**Task item**
Rewrite the records below, swapping "data points" for "plotted markers" and keeping everything else unchanged. Leave the pictures out.

**Excerpted data**
Segment Open

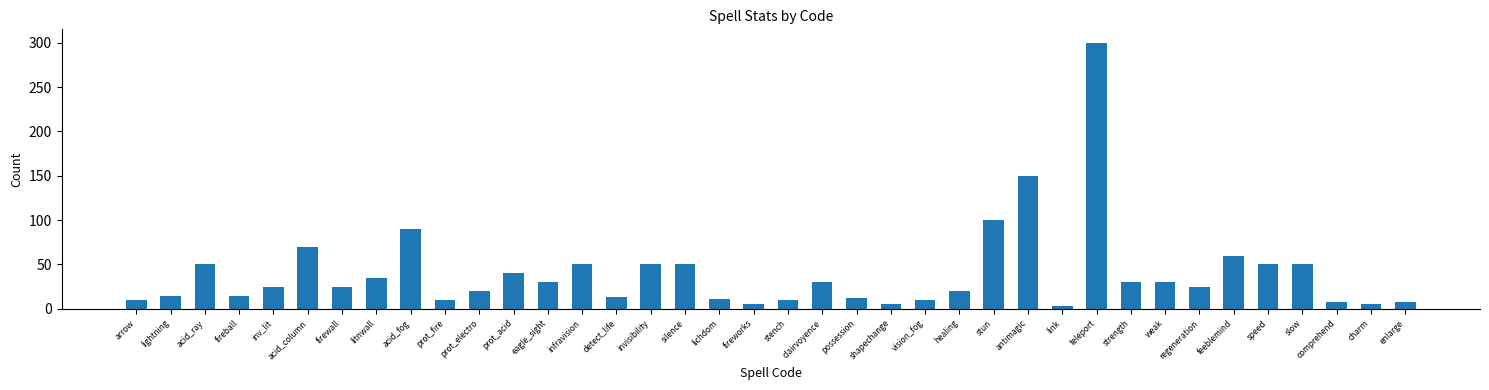

What is the maximum value shown in the chart?

300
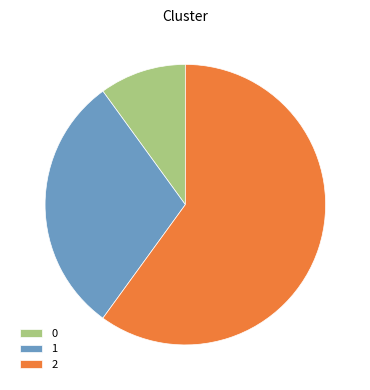

Rank the categories by value from highest to lowest.

2, 1, 0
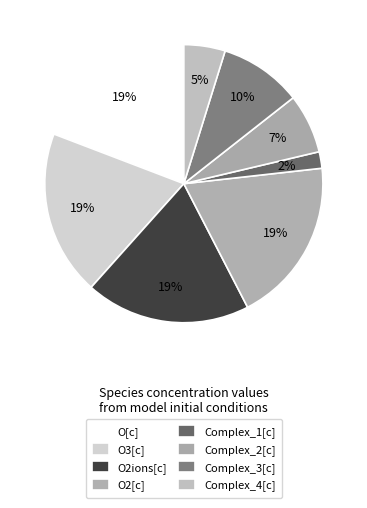

Combined, what portion of the pie is O3[c] and Complex_4[c]?

24.0%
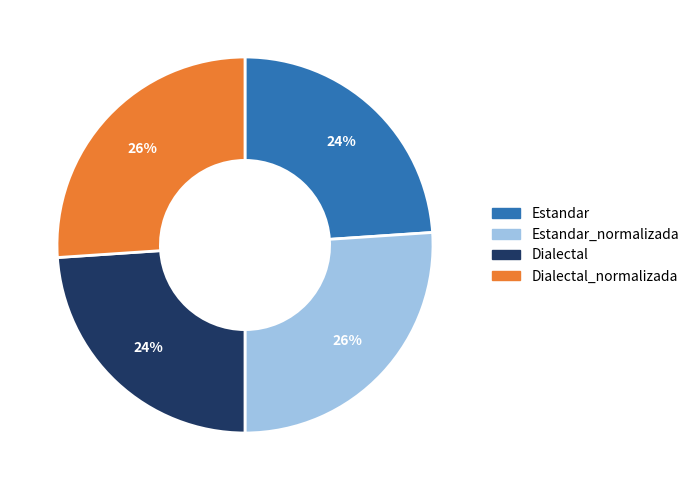

Does any single category account for the majority?

No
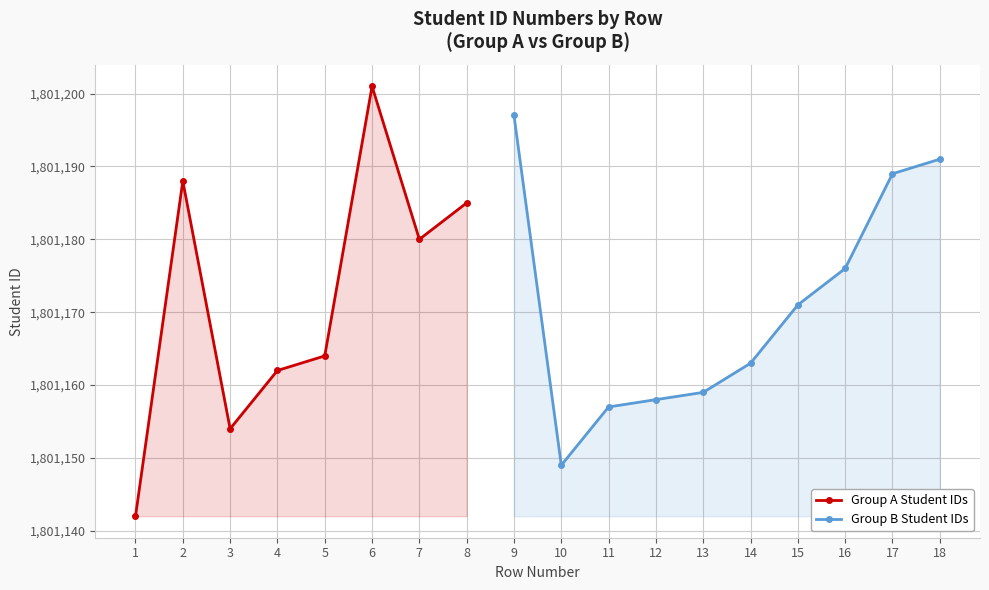

How many data points are above 1801171?

8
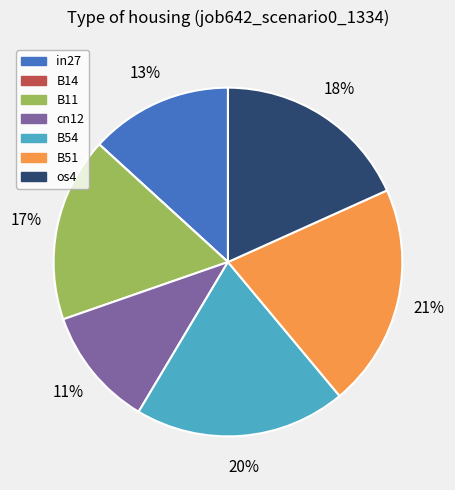

Which has a higher value, B51 or os4?

B51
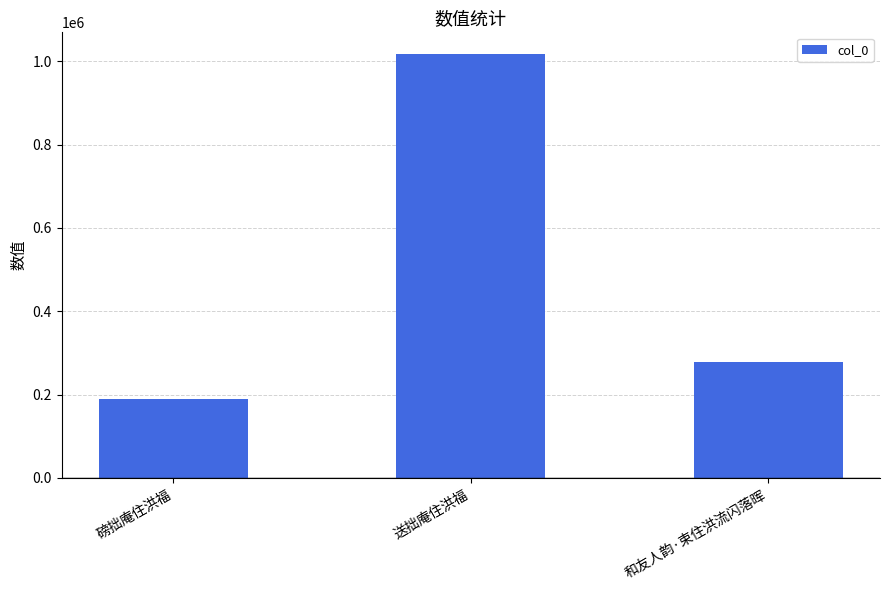

Count the values in the range 188455 to 1018639.

3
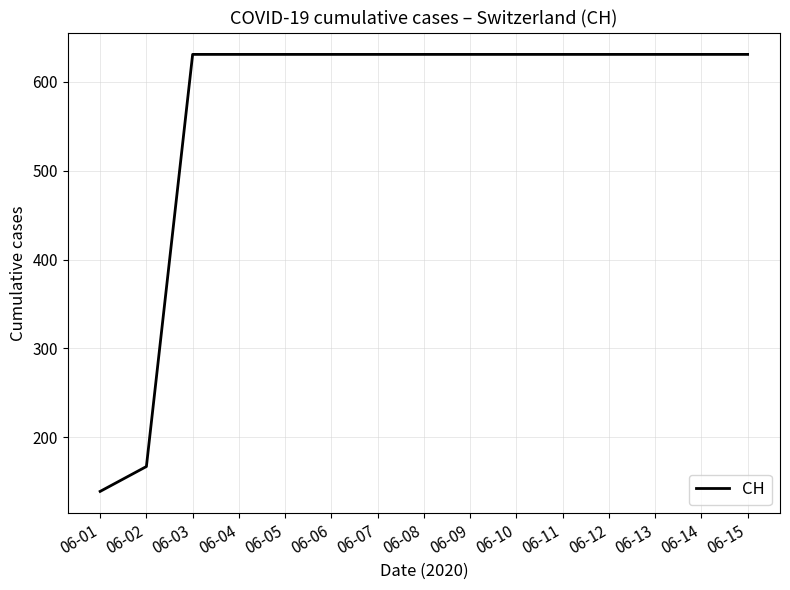

Is it true that the value at 06-11 is 631?

True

Segment Closed

**Task solution**
What is the maximum value shown in the chart?

300

Rank the categories by value from highest to lowest.

2, 1, 0

Combined, what portion of the pie is O3[c] and Complex_4[c]?

24.0%

Does any single category account for the majority?

No

How many plotted markers are above 1801171?

8

Which has a higher value, B51 or os4?

B51

Count the values in the range 188455 to 1018639.

3

Is it true that the value at 06-11 is 631?

True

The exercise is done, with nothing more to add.